- _EXERCISE GOAL_: From the records below, copy each line in which the string "Figure" occurs.

- _TASK INPUTS_:
# # # # #

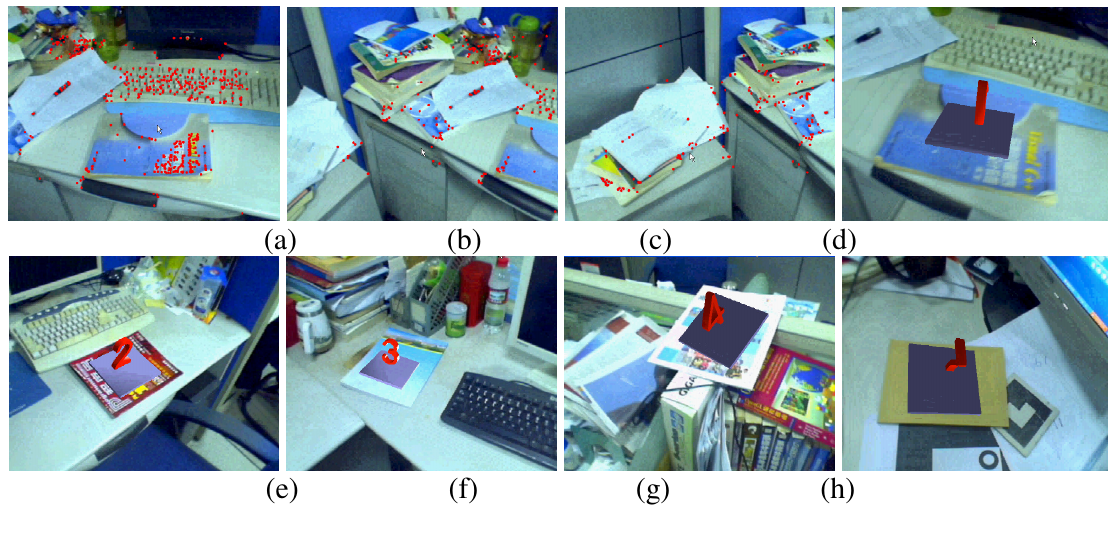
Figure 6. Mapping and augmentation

# # # # #

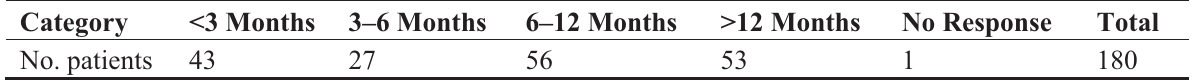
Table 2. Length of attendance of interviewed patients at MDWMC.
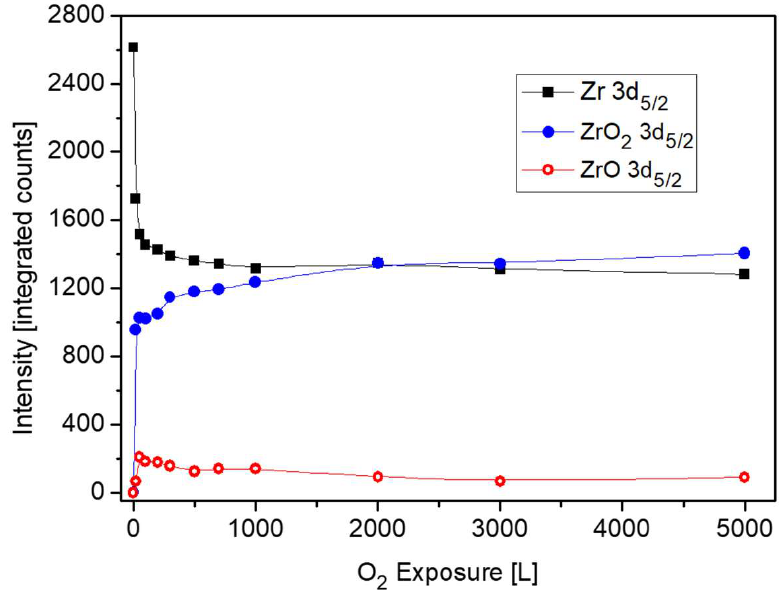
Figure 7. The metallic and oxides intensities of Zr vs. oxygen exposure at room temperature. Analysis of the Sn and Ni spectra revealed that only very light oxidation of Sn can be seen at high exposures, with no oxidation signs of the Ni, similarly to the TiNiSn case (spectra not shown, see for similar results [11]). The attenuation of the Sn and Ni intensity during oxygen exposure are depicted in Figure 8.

# # # # #

- _RESULT OF THE EXERCISE_:
Figure 6. Mapping and augmentation
Figure 7. The metallic and oxides intensities of Zr vs. oxygen exposure at room temperature. Analysis of the Sn and Ni spectra revealed that only very light oxidation of Sn can be seen at high exposures, with no oxidation signs of the Ni, similarly to the TiNiSn case (spectra not shown, see for similar results [11]). The attenuation of the Sn and Ni intensity during oxygen exposure are depicted in Figure 8.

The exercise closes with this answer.